The article is about a comment that Mark Zuckerberg recently made about augmented reality, devices that will allow us to transmit thoughts directly from one mind to another. He refers to this as the “ultimate communication technology.”

Davies explores what Zuckerberg meant by this comment. There are already technologies that allow people to communicate to play a game, albeit about very simple things like “shoot now.” The article continues to talk about people’s “growing suspicion in language” as a motive for developing the technologies that Zuckerberg referred to.
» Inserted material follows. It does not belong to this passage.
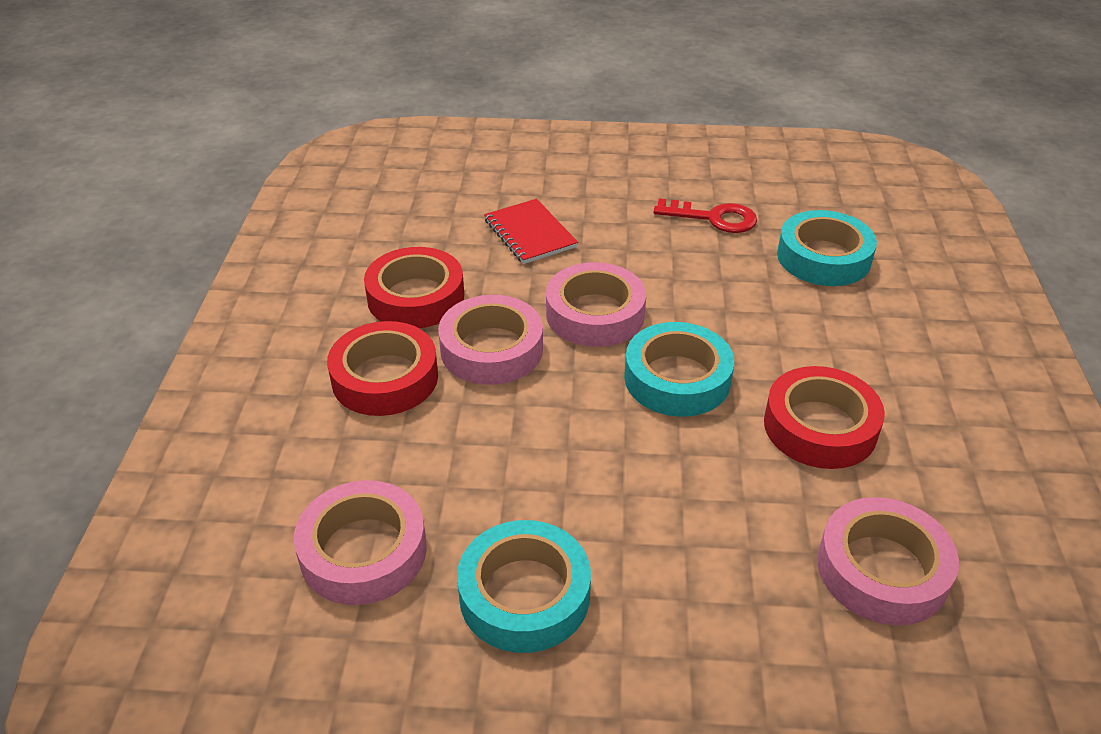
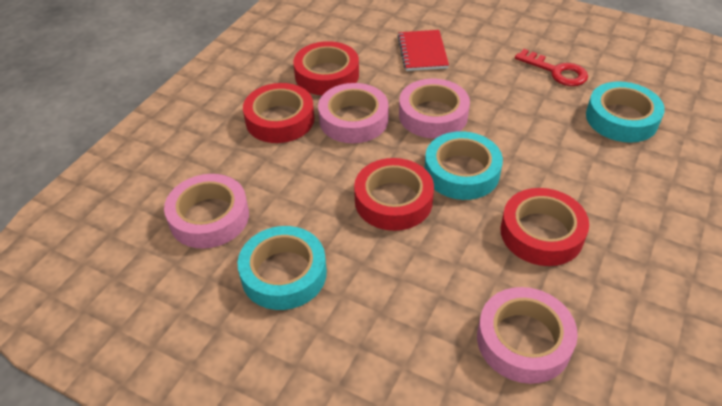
camera: 25 degrees right, 5 degrees up
(613, 443) = (393, 200): none -> red tape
This suspicion is epitomized in a quote that Davies includes by a neuromarketing guru – “People lie; brains don’t.” (As a picky side note, isn’t a brain a necessary component of a person generating a lie?)

The logic is this: we have a pure thought, and we have no way of sharing it other than by using words. Once we use words, our pure thought becomes tainted, skewed by those words we’ve chosen to express it. Wouldn’t it be great if we could cut out the pesky linguistic middle man?

Actually, this sounds like a terrible idea to me. For one, there’s really no such thing as a pure thought – the language that we use to express thoughts makes those thoughts exactly what they are. Using words to express ideas can be fun. It can help us clarify them. It generates conversation – which in turn encourages us to reevaluate our ideas, to expand on them, to see connections to other people’s thoughts. We would miss out on so much richness if we were to ever eliminate our precious linguistic middle man. Davies points out another crucial flaw in the end-of-language logic: any AR needs to be created by a human, so it can never be created without the bias that language has instilled in its human creator. Instead, that one creator’s bias would be disseminated to all users of the technology.

Granted, there are some uses for augmented reality (AR) that would be cool and useful. For example, it could help people who experience brain damage and are unable to speak communicate practical needs. But could it ever allow for the end of language? Let me just sit here and think about that.